During the War of the Polish Partitions, which Ogiński called the Polish Revolution, he fought under Kościuszko against the forces of Catherine the Great by leading a commando unit in northern Lithuania, where he wrought havoc with Russian supply lines. Ultimately, the war was lost, and the Polish-Lithuanian Commonwealth was partitioned by Russia, Prussia and Austria, and ceased to exist. Ogiński, who had earned a Russian price on his head, escaped to Vienna disguised a grand lady’s servant. He spent the next five years in penniless exile, travelling to Italy, Constantinople, the Balkans and everywhere else in Europe, ending up in Paris, seeking the restoration of the Polish state by diplomatic means. Ultimately he failed, but was able to rejoin his wife, Izabela, at her parents’ estate at Brzeziny, now in Prussia, where their two sons, Tadeusz and Franciszek Ksawery – known as Xavier – were born in 1800 and 1801 respectively. When Tsar Alexander I ascended the Russian throne that same year, Ogiński, whose marriage to Izabela had disintegrated and ended in divorce, sought his permission to return to whatever would pass for home. The Tsar readily agreed, and Ogiński was not only rehabilitated but was appointed senator at the Court of St Petersburg. He was able to reclaim his family estate at Zalesie, half was between Vilnius and Minsk in what used to be Lithuania. He settled there with his second wife, the Italian-born Maria Neri, lately widowed on the death of Ogiński’s former comrade-in-arms, Kajetan Nagurski.    

Music played a very important part in life at Zalesie, where most of Ogiński’s compositions were written. 
Their first child,
Amelia, was born there in 1803, followed by Emma, Ireneusz and Ida. Ogiński did not maintain contact with his first family. 

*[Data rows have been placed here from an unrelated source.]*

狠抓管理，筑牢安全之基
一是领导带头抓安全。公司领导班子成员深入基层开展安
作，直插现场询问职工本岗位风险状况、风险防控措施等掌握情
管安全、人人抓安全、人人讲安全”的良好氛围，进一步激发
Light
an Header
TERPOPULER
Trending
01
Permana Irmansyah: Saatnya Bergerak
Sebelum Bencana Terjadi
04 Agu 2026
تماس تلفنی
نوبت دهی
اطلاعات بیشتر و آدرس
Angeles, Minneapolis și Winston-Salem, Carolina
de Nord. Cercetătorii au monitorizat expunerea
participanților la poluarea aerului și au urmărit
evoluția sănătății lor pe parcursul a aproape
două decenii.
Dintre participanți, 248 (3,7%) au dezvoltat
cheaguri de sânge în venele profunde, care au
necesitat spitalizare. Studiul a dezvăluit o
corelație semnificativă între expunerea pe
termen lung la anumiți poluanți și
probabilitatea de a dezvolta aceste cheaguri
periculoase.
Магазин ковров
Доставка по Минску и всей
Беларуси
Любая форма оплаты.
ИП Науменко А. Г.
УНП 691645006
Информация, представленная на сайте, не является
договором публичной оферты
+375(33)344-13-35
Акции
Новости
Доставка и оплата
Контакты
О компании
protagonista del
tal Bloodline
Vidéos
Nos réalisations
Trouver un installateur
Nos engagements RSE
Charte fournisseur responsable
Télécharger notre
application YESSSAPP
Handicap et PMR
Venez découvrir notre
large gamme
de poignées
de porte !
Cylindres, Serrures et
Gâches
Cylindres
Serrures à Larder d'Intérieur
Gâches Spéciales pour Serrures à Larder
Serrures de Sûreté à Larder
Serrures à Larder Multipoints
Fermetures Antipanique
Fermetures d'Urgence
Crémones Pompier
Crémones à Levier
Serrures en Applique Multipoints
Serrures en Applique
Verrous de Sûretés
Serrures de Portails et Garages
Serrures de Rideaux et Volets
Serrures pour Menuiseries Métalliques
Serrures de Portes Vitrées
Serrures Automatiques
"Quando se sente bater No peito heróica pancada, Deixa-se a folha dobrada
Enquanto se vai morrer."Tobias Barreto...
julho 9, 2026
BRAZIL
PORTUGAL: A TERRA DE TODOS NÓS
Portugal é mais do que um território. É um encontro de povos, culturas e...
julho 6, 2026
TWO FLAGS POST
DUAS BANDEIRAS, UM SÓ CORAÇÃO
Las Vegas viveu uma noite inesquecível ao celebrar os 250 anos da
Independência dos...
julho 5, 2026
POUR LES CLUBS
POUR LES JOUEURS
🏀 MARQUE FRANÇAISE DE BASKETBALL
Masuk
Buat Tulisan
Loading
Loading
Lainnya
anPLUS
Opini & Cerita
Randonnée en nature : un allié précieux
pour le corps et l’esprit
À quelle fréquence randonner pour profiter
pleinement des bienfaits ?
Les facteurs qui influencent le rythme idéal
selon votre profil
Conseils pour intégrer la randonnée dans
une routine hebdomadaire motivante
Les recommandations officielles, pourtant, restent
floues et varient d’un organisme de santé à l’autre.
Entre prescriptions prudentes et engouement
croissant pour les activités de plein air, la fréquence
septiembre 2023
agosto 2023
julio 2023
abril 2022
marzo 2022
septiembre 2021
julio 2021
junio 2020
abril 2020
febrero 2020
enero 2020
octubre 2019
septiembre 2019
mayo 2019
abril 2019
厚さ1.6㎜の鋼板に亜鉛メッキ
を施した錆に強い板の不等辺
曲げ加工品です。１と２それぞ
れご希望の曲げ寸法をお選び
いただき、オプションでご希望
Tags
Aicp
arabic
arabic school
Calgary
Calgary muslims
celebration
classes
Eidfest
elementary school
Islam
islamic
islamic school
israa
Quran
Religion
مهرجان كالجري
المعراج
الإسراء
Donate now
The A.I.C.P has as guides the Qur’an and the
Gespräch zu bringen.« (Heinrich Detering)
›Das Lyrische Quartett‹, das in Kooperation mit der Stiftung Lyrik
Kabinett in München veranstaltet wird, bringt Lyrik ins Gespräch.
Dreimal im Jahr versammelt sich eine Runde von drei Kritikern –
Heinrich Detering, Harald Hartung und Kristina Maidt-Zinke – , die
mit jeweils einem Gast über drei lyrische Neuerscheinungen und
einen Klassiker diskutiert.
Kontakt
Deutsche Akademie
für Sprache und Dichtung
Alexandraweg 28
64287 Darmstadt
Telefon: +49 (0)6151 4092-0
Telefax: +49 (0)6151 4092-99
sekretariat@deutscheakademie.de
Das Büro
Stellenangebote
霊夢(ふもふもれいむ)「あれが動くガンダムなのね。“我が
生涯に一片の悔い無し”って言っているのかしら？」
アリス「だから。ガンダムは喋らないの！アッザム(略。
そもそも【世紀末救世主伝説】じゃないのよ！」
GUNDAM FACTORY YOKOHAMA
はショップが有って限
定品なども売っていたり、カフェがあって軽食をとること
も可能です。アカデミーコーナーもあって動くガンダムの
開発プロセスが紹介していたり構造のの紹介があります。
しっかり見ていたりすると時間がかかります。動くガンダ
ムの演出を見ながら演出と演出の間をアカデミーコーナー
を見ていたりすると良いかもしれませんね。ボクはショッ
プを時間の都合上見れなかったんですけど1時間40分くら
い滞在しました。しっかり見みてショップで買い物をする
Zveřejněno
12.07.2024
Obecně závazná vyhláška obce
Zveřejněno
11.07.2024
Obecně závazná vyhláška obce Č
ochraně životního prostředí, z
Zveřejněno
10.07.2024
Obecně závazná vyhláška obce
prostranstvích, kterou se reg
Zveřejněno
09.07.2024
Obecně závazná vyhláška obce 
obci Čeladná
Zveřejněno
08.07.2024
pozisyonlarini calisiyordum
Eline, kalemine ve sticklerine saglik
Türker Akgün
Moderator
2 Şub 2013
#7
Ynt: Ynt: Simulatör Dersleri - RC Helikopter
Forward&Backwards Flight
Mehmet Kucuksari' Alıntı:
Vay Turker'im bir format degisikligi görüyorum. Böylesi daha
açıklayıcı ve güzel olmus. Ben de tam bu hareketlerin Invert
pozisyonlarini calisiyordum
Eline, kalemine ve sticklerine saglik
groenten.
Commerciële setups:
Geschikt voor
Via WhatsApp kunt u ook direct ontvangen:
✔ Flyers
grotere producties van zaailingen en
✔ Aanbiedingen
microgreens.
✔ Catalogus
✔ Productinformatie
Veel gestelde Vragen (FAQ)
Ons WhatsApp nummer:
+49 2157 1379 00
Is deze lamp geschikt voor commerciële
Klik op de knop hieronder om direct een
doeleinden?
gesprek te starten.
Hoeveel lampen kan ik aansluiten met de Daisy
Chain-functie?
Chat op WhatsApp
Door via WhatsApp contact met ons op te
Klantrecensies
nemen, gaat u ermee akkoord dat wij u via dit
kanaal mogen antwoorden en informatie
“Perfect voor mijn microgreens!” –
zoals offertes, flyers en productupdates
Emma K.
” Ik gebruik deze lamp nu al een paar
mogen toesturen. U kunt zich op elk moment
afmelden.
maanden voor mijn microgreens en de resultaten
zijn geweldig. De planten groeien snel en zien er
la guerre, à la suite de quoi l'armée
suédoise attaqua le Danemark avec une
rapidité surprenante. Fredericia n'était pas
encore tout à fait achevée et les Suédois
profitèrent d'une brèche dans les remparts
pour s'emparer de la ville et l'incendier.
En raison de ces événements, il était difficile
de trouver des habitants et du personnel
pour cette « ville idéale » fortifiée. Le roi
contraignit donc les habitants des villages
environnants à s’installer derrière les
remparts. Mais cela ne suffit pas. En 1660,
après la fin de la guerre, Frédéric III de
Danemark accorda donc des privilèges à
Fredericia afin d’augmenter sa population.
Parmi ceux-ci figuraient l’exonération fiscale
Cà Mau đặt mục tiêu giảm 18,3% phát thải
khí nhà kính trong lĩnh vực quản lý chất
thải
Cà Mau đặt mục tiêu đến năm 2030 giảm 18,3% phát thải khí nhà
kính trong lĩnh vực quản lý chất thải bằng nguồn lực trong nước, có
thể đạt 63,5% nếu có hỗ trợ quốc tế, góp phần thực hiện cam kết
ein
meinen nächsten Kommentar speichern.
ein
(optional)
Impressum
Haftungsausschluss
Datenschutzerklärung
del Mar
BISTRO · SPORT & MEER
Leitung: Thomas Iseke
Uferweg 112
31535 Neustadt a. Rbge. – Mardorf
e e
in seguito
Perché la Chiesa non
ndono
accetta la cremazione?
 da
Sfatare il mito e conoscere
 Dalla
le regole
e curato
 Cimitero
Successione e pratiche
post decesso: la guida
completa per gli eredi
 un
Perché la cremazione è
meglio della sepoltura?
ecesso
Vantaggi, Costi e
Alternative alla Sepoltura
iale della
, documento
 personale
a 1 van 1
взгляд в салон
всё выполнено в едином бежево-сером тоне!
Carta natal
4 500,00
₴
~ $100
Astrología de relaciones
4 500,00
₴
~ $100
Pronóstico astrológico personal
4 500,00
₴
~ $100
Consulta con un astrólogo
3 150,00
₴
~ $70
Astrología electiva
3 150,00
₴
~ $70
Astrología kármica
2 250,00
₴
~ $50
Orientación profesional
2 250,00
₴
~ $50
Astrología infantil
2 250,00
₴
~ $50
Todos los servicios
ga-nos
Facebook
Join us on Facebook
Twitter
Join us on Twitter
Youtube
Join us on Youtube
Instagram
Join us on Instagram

The Tsar promised Ogiński the restoration of the Polish-Lithuanian state, and put him in charge of education in Russia’s western provinces.  

 

 

Zalesie

After the Congress of Vienna in 1815, Ogiński considered the Polish puppet Kingdom of Poland, with the Tsar himself as King, a sell-out, and he lost faith not only in politics, but also in his marriage, which, like his first one, had gone sour. In 1823 he wrote his most famous Polonaise No 13 in A minor, known as Farewell to the Fatherland, and exiled himself to his beloved Florence, where he died and was buried in 1833. His tomb, with bas-relief and inscriptions, is the Capella del Santissimo in the Church of Santa Croce.  

 

 

 

 

 

Michał Kleofas Ogiński Tomb

Ogiński considered himself a politician first and a musician second, and so felt that he had failed in life. Music was to him a relaxation, and yet his Polonaise in A minor had become the most enduringly well-known and best-loved piece of music in all the Slav lands to this day.